本文抜粋 ->
+===+
TopShell: シェル再考

GitHubのExplore repositoriesにたまたま表示されていた TopShell が気になったので、ここで紹介する。

github.com

TopShell開発の動機は TopShell: Reimagined Terminal and Shell · topshell-language/topshell Wiki · GitHub に書いてあるが、要点をまとめると「古典的なUnixシェルを使うのはつらい。いいところだけを抜き出して、全くシェルを考えたら、どうなるだろうか?」ということらしい。

  • Unixシェルのだめなところ
    • 未定義の変数を使ってもエラーにならない【デフォルトで。set -u を使えばエラーになる。】
    • コマンドがエラーになってもスルーされる【デフォルトで。set -e とか set -opipefail を使えばエラー時に中断される。】
    • 全部のデータが文字列
      • sedawk の不思議なコードを覚えないといけない
      • 不完全なパーサーを書いて処理することになる
  • Unixシェルのいいところ
    • システムへの実用的でインタラクティブなインターフェースを提供している
    • パイプを使ってコマンドを合成することで、素早く問題を解決できる
  • TopShell
    • 純粋計算と作用(副作用)を分離する純粋関数型プログラミング
    • モダンな型システム
    • 細かいコード断片を書けば、直ちに評価され、結果を見ることができる
      • 結果はテキストのみならず、画像でもアニメーションでもよい
    • 非同期タスクとリアクティブ ストリームによるプログラムの合成
    • これらを努力なしに使うことができる環境

理屈はともかく、TopShellはブラウザから使うことができる。次のリンクからプレイグラウンドを開いて、試してみよう。

http://show.ahnfelt.net/topshell/

https://github.com/topshell-language/topshell#http-example のサンプルコードを画面左側のエディタに入力すると、直ちに評価結果が右側に表示される。といっても、副作用が発生するタスクやストリーム(バインド文 x <- e で宣言されているもの)は、行にカーソルをあわせて Ctrl + Enter で1文ずつ実行するか、実行ボタンを押すまでは実行されない。感覚的には、シェルというより Jupyter Notebook に近い気もする。
+===+
データ一覧 ->
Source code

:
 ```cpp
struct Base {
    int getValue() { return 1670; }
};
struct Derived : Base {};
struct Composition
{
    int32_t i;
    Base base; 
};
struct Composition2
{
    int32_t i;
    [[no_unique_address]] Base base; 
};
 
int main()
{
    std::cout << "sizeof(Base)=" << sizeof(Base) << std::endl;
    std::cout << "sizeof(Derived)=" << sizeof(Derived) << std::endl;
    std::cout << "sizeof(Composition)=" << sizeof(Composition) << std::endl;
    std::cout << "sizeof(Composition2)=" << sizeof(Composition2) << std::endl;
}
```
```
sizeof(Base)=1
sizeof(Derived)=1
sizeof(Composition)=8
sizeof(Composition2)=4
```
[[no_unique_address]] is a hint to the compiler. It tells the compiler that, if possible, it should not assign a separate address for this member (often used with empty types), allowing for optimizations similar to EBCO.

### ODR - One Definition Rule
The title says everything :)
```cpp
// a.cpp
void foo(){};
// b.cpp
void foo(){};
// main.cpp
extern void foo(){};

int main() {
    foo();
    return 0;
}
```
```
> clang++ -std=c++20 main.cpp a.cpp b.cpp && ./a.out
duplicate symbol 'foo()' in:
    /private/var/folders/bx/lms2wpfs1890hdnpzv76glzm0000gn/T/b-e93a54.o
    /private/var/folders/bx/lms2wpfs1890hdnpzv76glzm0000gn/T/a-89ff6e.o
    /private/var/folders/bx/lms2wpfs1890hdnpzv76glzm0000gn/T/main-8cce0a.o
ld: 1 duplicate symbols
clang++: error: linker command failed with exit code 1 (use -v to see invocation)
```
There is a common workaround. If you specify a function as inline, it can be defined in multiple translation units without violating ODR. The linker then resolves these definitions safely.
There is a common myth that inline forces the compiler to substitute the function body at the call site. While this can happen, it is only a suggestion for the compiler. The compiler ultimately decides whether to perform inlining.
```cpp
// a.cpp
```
+===+
作業項目 A -> TopShell紹介文のうち、「理屈はともかく、TopShe」から「Jupyter Notebook に近い気もする。」に至るまでの全部をそのまま書き写せ。
作業項目 B -> TopShell紹介文を、示された最後の文の次から書き継げ。

解答欄 A ->
理屈はともかく、TopShellはブラウザから使うことができる。次のリンクからプレイグラウンドを開いて、試してみよう。

http://show.ahnfelt.net/topshell/

https://github.com/topshell-language/topshell#http-example のサンプルコードを画面左側のエディタに入力すると、直ちに評価結果が右側に表示される。といっても、副作用が発生するタスクやストリーム(バインド文 x <- e で宣言されているもの)は、行にカーソルをあわせて Ctrl + Enter で1文ずつ実行するか、実行ボタンを押すまでは実行されない。感覚的には、シェルというより Jupyter Notebook に近い気もする。

解答欄 B ->
json <- Http.fetchJson {url: "https://reqres.in/api/users?page=2"}

people : List {id: Int, "first_name": String, "last_name": String, avatar: String} = 
    Json.toAny json.data

htmlImage = url -> Html.tag "img" [Html.attributes ["src" ~> url]]

peopleWithImages = people |> List.map (
    p -> {image: htmlImage p.avatar, name: p."first_name" + " " + p."last_name"}
)

peopleWithImages |> View.table

f:id:mandel59:20190902225844p:plain
HTTP example

f:id:mandel59:20190902230537p:plain
HTTP exampleの実行結果

ストリームのサンプルとして https://github.com/topshell-language/topshell#stream-example も試してみよう。この例では、時計のアニメーションが動く。

言語仕様についてはまた今度書く。